The Institute of Medicine (IOM) defines patient safety as “freedom from accidental injury and ensuring patient safety involves establishing operational systems and processes that minimize the possibility of errors and maximize the possibility of intercepting them when they occur”. For over a decade healthcare organizations have placed a great deal of effort into establishing operational systems and processes to minimize errors and achieve a culture of safety in their organization. This effort to improve patient safety has been one of the most highly publicized and critical issues facing the healthcare industry. In 1999 the IOM report To Err Is Human stated that avoidable medical errors annually contributed to 44,000 to 98,000 deaths in the United States. Current estimates now place the number to between 210,000 and 440,000 patients annually.
Since the IOM report, there has been a diverse level of engagement to improve health care safety. Although improvements have been made, health care safety is still not demonstrably and measurably safer due to the complexity of the healthcare system and the challenge of creating cultures of safety which requires changes in behaviors. Nursing literature shows a plethora of research on the relationship between safety culture and patient outcomes with overall results demonstrating that better safety culture is related to better outcomes. Also, in terms of compassion fatigue much of the nursing research focus has been on the risks, prevalence, and causes; with a focus on burnout and very little research conducted on the outcomes of compassion fatigue on the patients. To date, the interrelated relationship between nursing units’ safety culture and compassion fatigue constructs have not been examined in relations to patient outcomes.
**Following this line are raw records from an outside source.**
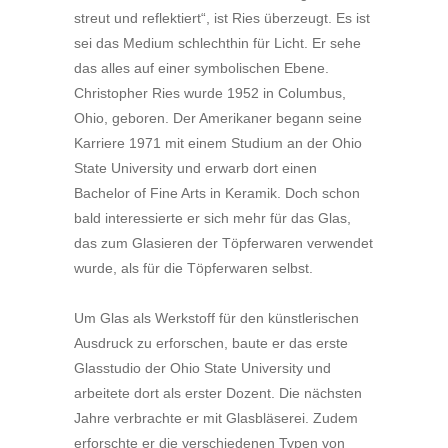
streut und reflektiert“, ist Ries überzeugt. Es ist
sei das Medium schlechthin für Licht. Er sehe
das alles auf einer symbolischen Ebene.
Christopher Ries wurde 1952 in Columbus,
Ohio, geboren. Der Amerikaner begann seine
Karriere 1971 mit einem Studium an der Ohio
State University und erwarb dort einen
Bachelor of Fine Arts in Keramik. Doch schon
bald interessierte er sich mehr für das Glas,
das zum Glasieren der Töpferwaren verwendet
wurde, als für die Töpferwaren selbst.
Um Glas als Werkstoff für den künstlerischen
Ausdruck zu erforschen, baute er das erste
Glasstudio der Ohio State University und
arbeitete dort als erster Dozent. Die nächsten
Jahre verbrachte er mit Glasbläserei. Zudem
erforschte er die verschiedenen Typen von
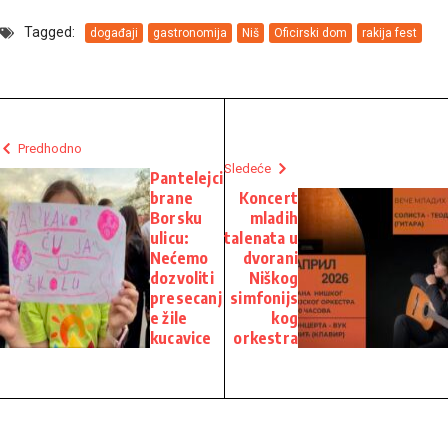
Tagged:
događaji
gastronomija
Niš
Oficirski dom
rakija fest
Predhodno
Sledeće
Pantelejci
brane
Koncert
Borsku
mladih
ulicu:
talenata u
Nećemo
dvorani
dozvoliti
Niškog
presecanj
simfonijs
e žile
kog
kucavice
orkestra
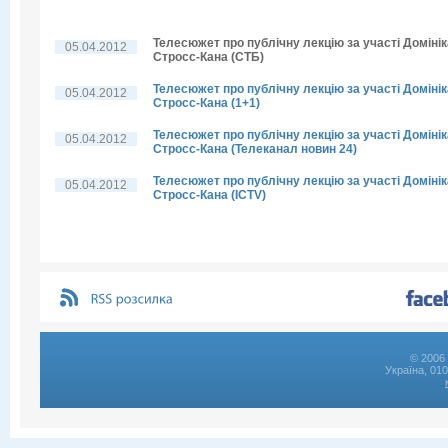
Телесюжет про публічну лекцію за участі Домінік
05.04.2012
Стросс-Кана (СТБ)
Телесюжет про публічну лекцію за участі Домінік
05.04.2012
Стросс-Кана (1+1)
Телесюжет про публічну лекцію за участі Домінік
05.04.2012
Стросс-Кана (Телеканал новин 24)
Телесюжет про публічну лекцію за участі Домінік
05.04.2012
Стросс-Кана (ICTV)
© 2006 
Україна, 01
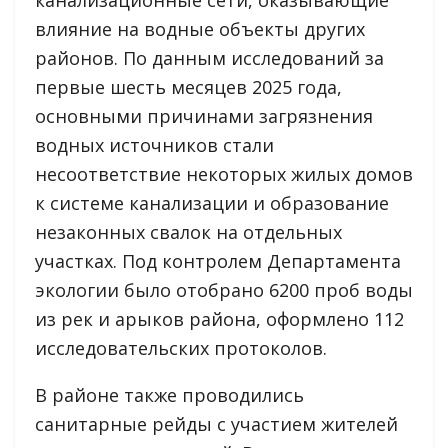
канализационные сети, оказывающие
влияние на водные объекты других
районов. По данным исследований за
первые шесть месяцев 2025 года,
основными причинами загрязнения
водных источников стали
несоответствие некоторых жилых домов
к системе канализации и образование
незаконных свалок на отдельных
участках. Под контролем Департамента
экологии было отобрано 6200 проб воды
из рек и арыков района, оформлено 112
исследовательских протоколов.
В районе также проводились
санитарные рейды с участием жителей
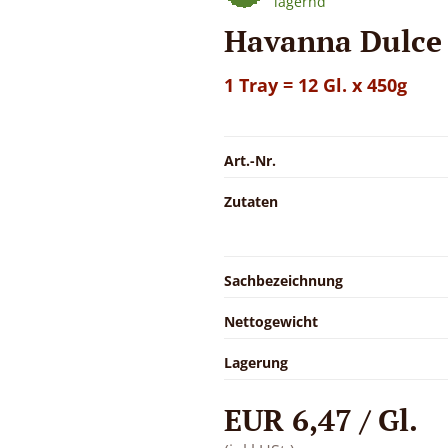
lagernd
Havanna Dulce 
1 Tray = 12 Gl. x 450g
Art.-Nr.
Zutaten
Sachbezeichnung
Nettogewicht
Lagerung
EUR 6,47 / Gl.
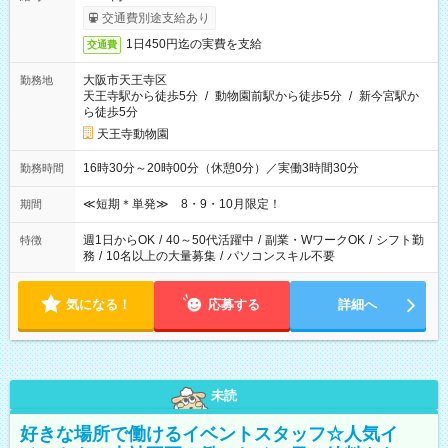
交通費別途支給あり
1日450円迄の実費を支給
交通費
大阪市天王寺区
勤務地
天王寺駅から徒歩5分
/
動物園前駅から徒歩5分
/
新今宮駅か
ら徒歩5分
天王寺動物園
16時30分～20時00分（休憩0分）／実働3時間30分
勤務時間
≪短期＊単発≫ 8・9・10月限定！
期間
週1日からOK
/
40～50代活躍中
/
副業・WワークOK
/
シフト勤
特徴
務
/
10名以上の大量募集
/
パソコンスキル不要
気になる！
応募する
詳細へ
未読
好きな場所で働けるイベントスタッフ☆人気イ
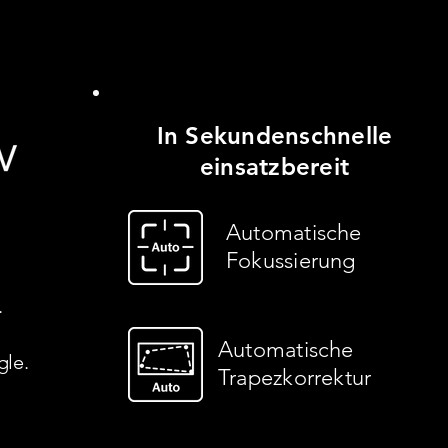
In Sekundenschnelle
einsatzbereit
Automatische
Fokussierung
.
Automatische
​​​​
Trapezkorrektur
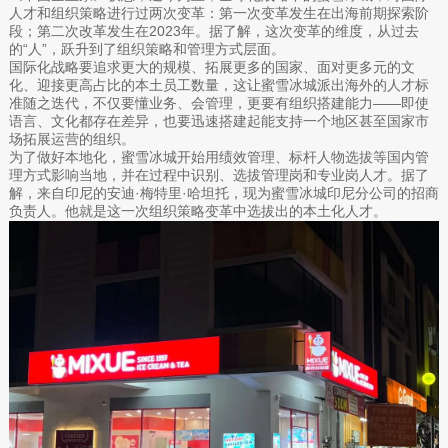
人才和组织策略进行过两次变革：第一次变革发生在出海前期探索阶
段；第二次改革发生在2023年。据了解，这次变革的维度，从过去
的“人”，跃升到了组织策略和管理方式层面。
国际化战略要追求更大的规模、拓展更多的国家、面对更多元的文
化、迎接更高占比的本土员工数量，这让蜜雪冰城派出海外的人才标
准随之迭代，不仅要懂业务、会管理，更要有组织搭建能力——即使
语言、文化都存在差异，也要迅速搭建起能支持一个地区甚至国家市
场拓展运营的组织。
为了做好本地化，蜜雪冰城开始用绩效管理、标杆人物选拔等国内管
理方式影响当地，并在过程中识别、选拔管理岗和专业岗人才。据了
解，来自印尼的安迪·梅特里·哈坦托，现为蜜雪冰城印尼分公司的招商
负责人。他就是这一次组织策略变革中选拔出的本土化人才。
The study aims were: To examine the relationships between: a) inpatient nursing units’ patient safety culture, b) nurse compassion fatigue, c) nurse compassion satisfaction, and d) the impact on nurse-sensitive patient outcomes. Bronfenbrenner’s bioecological model guided this study.
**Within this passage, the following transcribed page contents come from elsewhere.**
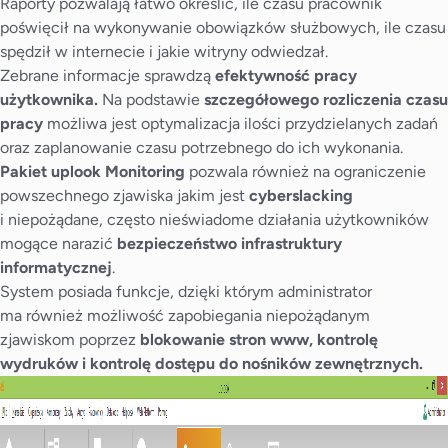
Raporty pozwalają łatwo określić, ile czasu pracownik
poświęcił na wykonywanie obowiązków służbowych, ile czasu
spędził w internecie i jakie witryny odwiedzał.
Zebrane informacje sprawdzą
efektywność pracy
użytkownika.
Na podstawie
szczegółowego rozliczenia czasu
pracy
możliwa jest optymalizacja ilości przydzielanych zadań
oraz zaplanowanie czasu potrzebnego do ich wykonania.
Pakiet uplook Monitoring
pozwala również na ograniczenie
powszechnego zjawiska jakim jest
cyberslacking
i niepożądane, często nieświadome działania użytkowników
mogące narazić
bezpieczeństwo infrastruktury
informatycznej
.
System posiada funkcje, dzięki którym administrator
ma również możliwość zapobiegania niepożądanym
zjawiskom poprzez
blokowanie stron www, kontrolę
wydruków i kontrolę dostępu do nośników zewnętrznych.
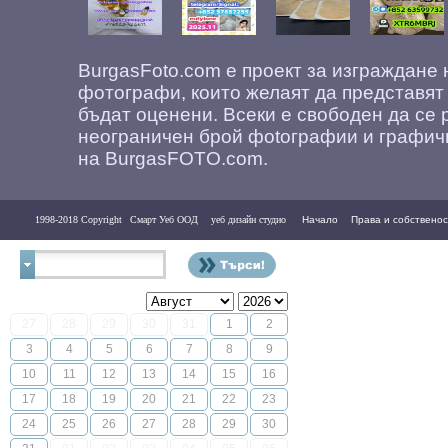
BurgasFoto.com е проект за изграждане
фотографи, които желаят да представят
бъдат оценени. Всеки е свободен да се 
неограничен брой фоtографии и графич
на BurgasFOTO.com.
1998-2018 Copyright
Смарт Уеб ООД
уеб дизайн студио
Начало
Права и собственос
Контакти
27
28
29
30
31
1
2
3
4
5
6
7
8
9
10
11
12
13
14
15
16
17
18
19
20
21
22
23
24
25
26
27
28
29
30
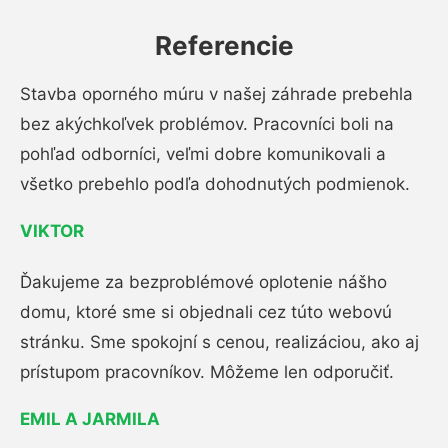
Referencie
Stavba oporného múru v našej záhrade prebehla
bez akýchkoľvek problémov. Pracovníci boli na
pohľad odborníci, veľmi dobre komunikovali a
všetko prebehlo podľa dohodnutých podmienok.
VIKTOR
Ďakujeme za bezproblémové oplotenie nášho
domu, ktoré sme si objednali cez túto webovú
stránku. Sme spokojní s cenou, realizáciou, ako aj
prístupom pracovníkov. Môžeme len odporučiť.
EMIL A JARMILA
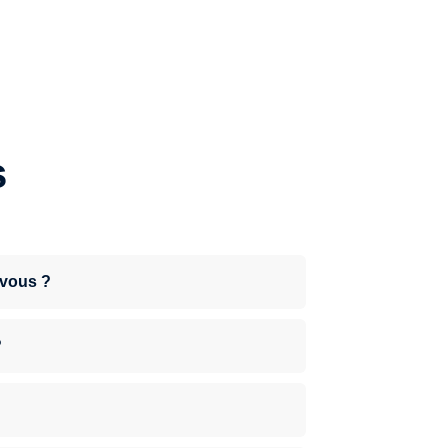
s
-vous ?
?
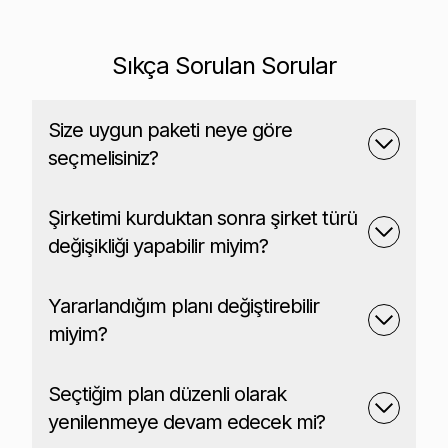
Sıkça Sorulan Sorular
Size uygun paketi neye göre
seçmelisiniz?
Şirketimi kurduktan sonra şirket türü
değişikliği yapabilir miyim?
Yararlandığım planı değiştirebilir
miyim?
Seçtiğim plan düzenli olarak
yenilenmeye devam edecek mi?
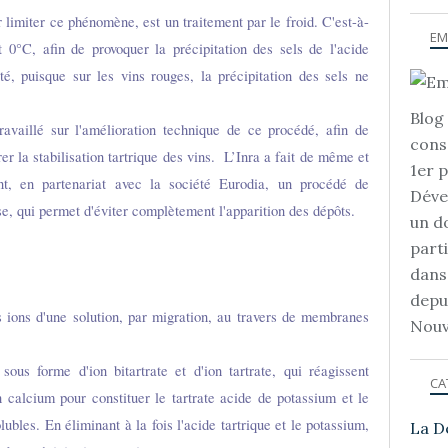
 limiter ce phénomène, est un traitement par le froid. C'est-à-
EM
t 0°C, afin de provoquer la précipitation des sels de l'acide
té, puisque sur les vins rouges, la précipitation des sels ne
Blog 
travaillé sur l'amélioration technique de ce procédé, afin de
cons
er la stabilisation tartrique des vins. L’Inra a fait de même et
1er 
nt, en partenariat avec la société Eurodia, un procédé de
Déve
lyse, qui permet d'éviter complètement l'apparition des dépôts.
un d
part
dans
depu
ns ions d'une solution, par migration, au travers de membranes
Nouv
sous forme d'ion bitartrate et d'ion tartrate, qui réagissent
CA
n calcium pour constituer le tartrate acide de potassium et le
ubles. En éliminant à la fois l'acide tartrique et le potassium,
La D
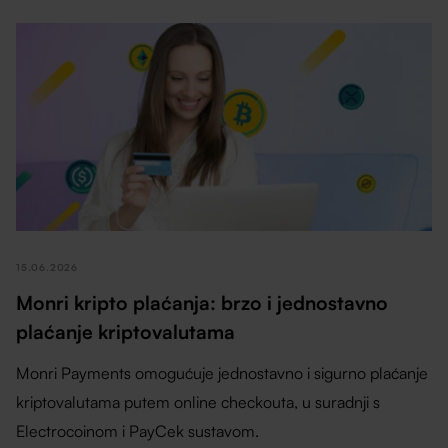
15.06.2026
Monri kripto plaćanja: brzo i jednostavno
plaćanje kriptovalutama
Monri Payments omogućuje jednostavno i sigurno plaćanje
kriptovalutama putem online checkouta, u suradnji s
Electrocoinom i PayCek sustavom.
Methods: This was a quantitative descriptive correlational design, which used primary and secondary data. Primary data on patient safety culture, compassion fatigue, and compassion satisfaction were collected through a convenience sampling of registered nurses (N = 127), employed on inpatient units of a teaching hospital in South Florida, who responded to a self-administered anonymous Qualtrics electronic survey delivered by email. Secondary administrative 2013 NDNQI data was provided by the hospital for unit nurse-sensitive patient outcomes. The dependent variables to address the research questions were unit rates for falls, falls with injury, hospital acquired decubitus ulcers, catheter associated urinary tract infections, and central line associated blood stream infections. As a result, statistical models were generated for each of the five dependent variables. The independent variables were the units’ patient safety culture as measured by overall patient safety perception and patient safety grade, compassion fatigue, and compassion satisfaction. Pearson’s correlations, three-way ANOVA, and multiple regression statistical analyses were used to analyze the data.
Results: Of the total participants, the two components of compassion fatigue, burnout (BO) and secondary traumatic stress (STS), were present, with 29.1% of the nurses were at risk for BO, and 19.7% of the nurses were at risk for STS. Significant correlations were found between patient safety culture, compassion fatigue, and compassion satisfaction. Initial overall regression models did not predict nurse-sensitive patient outcomes. However, inclusion of demographic variables, covariates, and additional patient safety culture variables did explain variances in the sample. The study significant findings seem to cluster around unit type, nurse characteristics, and elements of patient safety culture.
Conclusion: This study was a unique exploration of patient safety culture, compassion fatigue, and compassion Satisfaction on nurse-sensitive patient outcomes. The study results demonstrates the need for further nursing research to better understand patient safety culture, compassion fatigue, and compassion satisfaction which would lead to development of effective strategies to improve patient safety outcomes.